Briefing attendees included Sheriff Lott, his command staff, departmental supervisors – sergeants and above – and members of NDC.
Bruce Brutschy, past-pres. of the West Columbia Police Officers Foundation and a member of NDC’s Advisory Group, said “These briefings demonstrate Sheriff Lott’s proactive culture of ongoing professional education and substantive training for all of the men and women of the Richland County Sheriff’s Department. When the riots struck Columbia in 2020, Sheriff Lott and his department – at the head of 15 other agencies – quickly quashed it. Sheriff Lott literally saved our city, and he knows what to do to keep us protected from all manner of threats going forward.”
NDC helped arrange and facilitate the briefings.
“Briefings such is this tie directly into the mission of National Defense Consultants in providing tools law enforcement needs to counter critical domestic threats to national security,” said Col. (Ret.) Bill Connor, U.S. Army Infantry, and a founding partner of NDC.

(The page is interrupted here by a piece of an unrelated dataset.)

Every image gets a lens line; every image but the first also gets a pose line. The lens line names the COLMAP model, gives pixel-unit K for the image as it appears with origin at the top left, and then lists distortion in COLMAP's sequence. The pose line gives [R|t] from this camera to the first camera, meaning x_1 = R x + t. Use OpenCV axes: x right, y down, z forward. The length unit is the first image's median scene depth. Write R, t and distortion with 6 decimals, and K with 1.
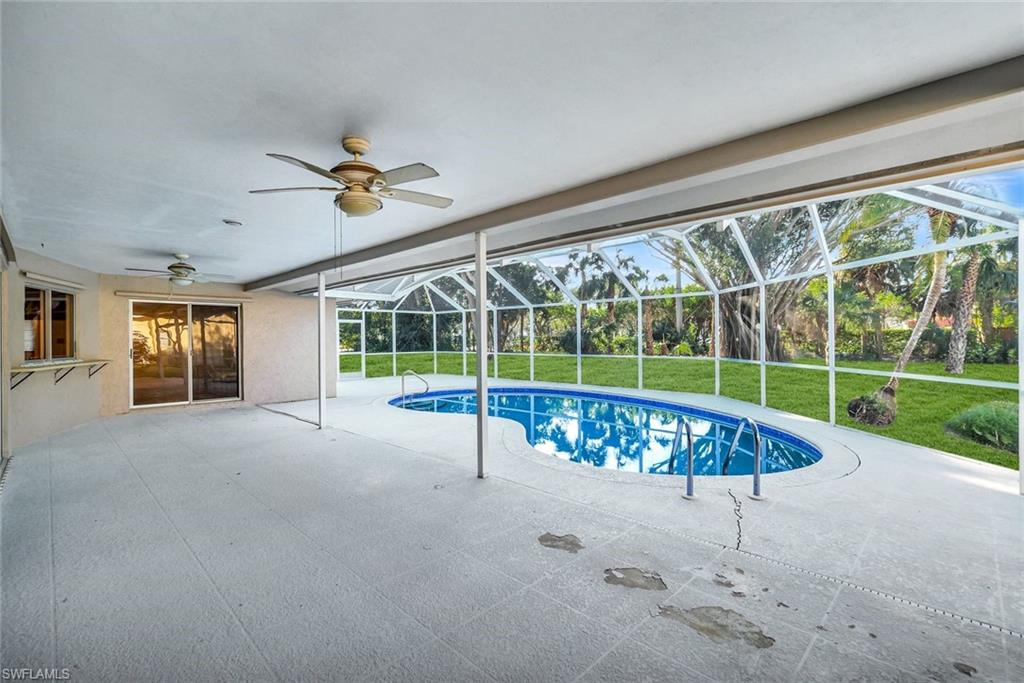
lens RADIAL K [[463.7, 0, 512.0], [0, 463.7, 341.5], [0, 0, 1]] dist [-0.001778, 0.000001]
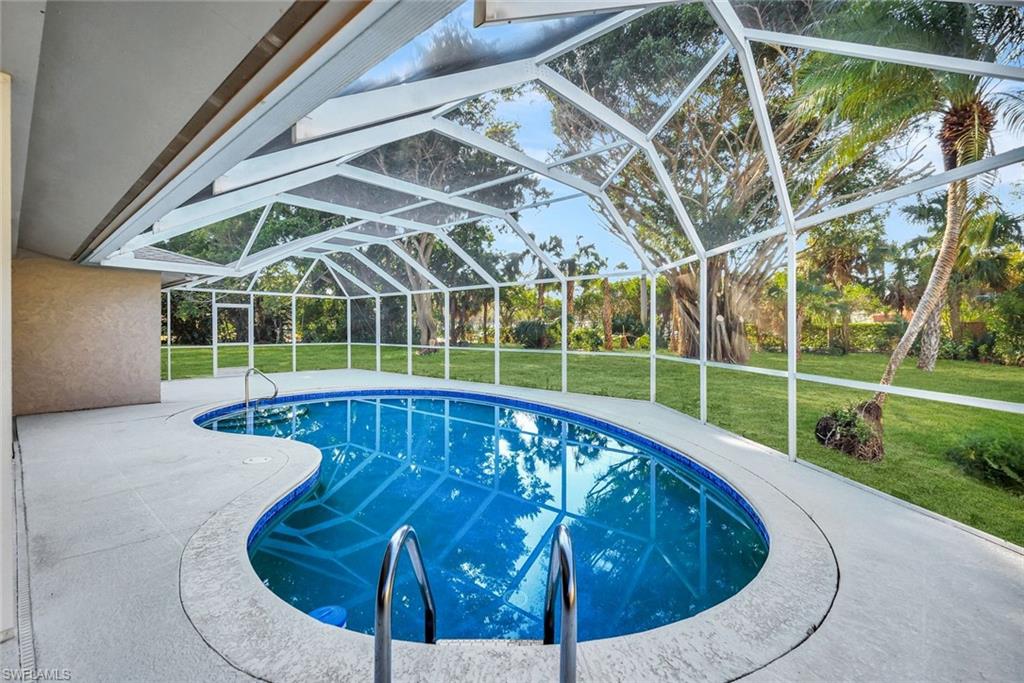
lens RADIAL K [[453.3, 0, 516.1], [0, 453.3, 331.9], [0, 0, 1]] dist [0.000815, 0.000000]
pose [[0.998890, 0.009387, 0.046151, 0.068658], [-0.009282, 0.999954, -0.002502, 0.000316], [-0.046172, 0.002071, 0.998931, 0.095657]]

Connor attended the Day-1 briefing.
In addition to the Richland County Sheriff’s Department, expert analysts with the Center for Security Policy regularly brief local, state and federal law enforcement agencies, nationwide.
Among those agencies that have been briefed by the Center are the John F. Kennedy Special Warfare Center, the Federal Bureau of Investigation and the FBI National Academy, the Arizona Department of Public Safety, the Baltimore Police Department, the Chicago Police Department, the Maryland State Police, the Wisconsin State Patrol, the Kansas Attorney General’s Office and the Kansas Capitol Police, the South Carolina Law Enforcement Division (SLED), and numerous other agencies and law enforcement leaders around the country.
Shideler has briefed senior U.S. government officials; members of Congress; federal, state, and local law enforcement officers; and he has testified before the U.S. Senate Judiciary Committee, the Subcommittee on the Constitution, and the Canadian Senate Standing Committee on National Security and Defense.